MIT researchers building mini human livers with 3D printing
June 22, 2014
For Sangeeta Bhatia, now is an exciting time to be a biomedical engineer. Bhatia is recognized as a pioneer in bioMEMS and directs the Laboratory for Multiscale Regenerative Technologies at MIT. Although Bhatia’s work explores a wide range of topics, she is most well-known for her development of micro livers 3D printed from human cells.
Scientists have long been experimenting with the 3D printing of cells, but Bhatia’s team has moved a step closer to creating a synthetic liver. The tiny human livers created at Bhatia’s lab contain approximately one million cells and resemble contact lenses in appearance.

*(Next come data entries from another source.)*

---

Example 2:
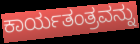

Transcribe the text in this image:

ಕಾರ್ಯತಂತ್ರವನ್ನು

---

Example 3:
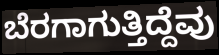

Jeremy Hobson of Boston’s WBUR NPR radio news station interviewed Bhatia last week. Bhatia told Hobson that her goal is to scale up the size of the micro-liver so one day it can be used as an alternative to human-to-human liver transplants.
“The livers we’ve built so far look a lot like a soft contact lens. We call them our contact lens livers, and they contain about a million liver cells. Your liver actually has about a hundred billion liver cells, so they need to be about a thousand times bigger.” said Bhatia.
Bhatia’s team has been experimenting with building layers with light-sensitive materials. The light shine a pattern in every layer and end up with a 3D part. The specific technique depends on the tissue, and liver is very special because of its ability to regenerate without a stem cell.
“It’s one of the only organs in the human body that can do this.” Bhatia explained. “Since the 8th century B.C., we knew the liver could regenerate and it doesn’t need a stem cell, and in fact, if we cut 50 percent of the liver out, it’ll be back in two weeks.”
The biggest challenge is to scale up, to print a liver that contains a billion or 10 billion liver cells. The 3D printed tiny human liver that behaves like human liver can be implanted in mice. And the test results showed that the 3D printed tissue produced some of the same interactions and injuries that are usually only seen in humans. Bhatia hopes that they would take the technology to human someday.
But another important area is actually building little tiny organs that you could do drug screening on, Bhatia said. San Diego medical research company Organovo is also working on creating slices of functioning, long-lasting human liver for drug testing, and they now expects to unveil the world’s first printed organ – a human liver – by the end of 2014.
“This is a way that the fabrication technologies are really helpful, so we’ve made little micro livers. They’re about the size of the pin of a needle, and they allow us to do drug testing to test if drugs would be safe when they got into humans.”